Any police officer will tell you there's no point in trying to reason with drunk marmots. The best way to handle them, in our opinion, would be to hire Gay Balfour of Cortez, Colo., who has invented a machine that sucks prairie dogs out of the ground. We're not making this up, either.

Prairie dogs are little underground rodents that are sometimes considered a hard-to-get-rid-of nuisance. So Mr. Balfour invented his vacuum machine, which was the subject of a Denver Post article, sent in by many alert readers, featuring a photo of a man sticking a fat hose into the ground and vacuuming prairie dogs into a huge yellow contraption. The article, written by Kit Miniclier, states that this is a harmless procedure wherein the prairie dogs "are literally sucked out of their homes into a roaring 300 mph wind tunnel and deposited inside a truck with hundreds of their equally bewildered colleagues."

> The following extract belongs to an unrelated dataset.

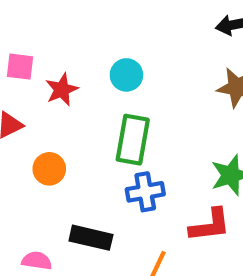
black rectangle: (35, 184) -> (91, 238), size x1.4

This procedure would definitely sober up the marmots. But the question we must ask ourselves, as ecologists and animal-rights activists, is: Would it also work on our son? We're thinking about the problem of getting him up for school. This is very difficult FTC because he is held down by the strongest force on Earth, Bed Gravity, which renders him incapable of doing anything except shout, "I am getting up!" every five minutes. Vacuum power could be the answer.

Us: Robert! Get up right now!

Robert: I am get . . .

Vacuum: Whoooooommmm

Milliseconds later our son, traveling at 300 mph, would arrive at the breakfast table. Wouldn't that be great? It would mean a brighter future for us all, unless we are killed by carp. Pass the radiator hose.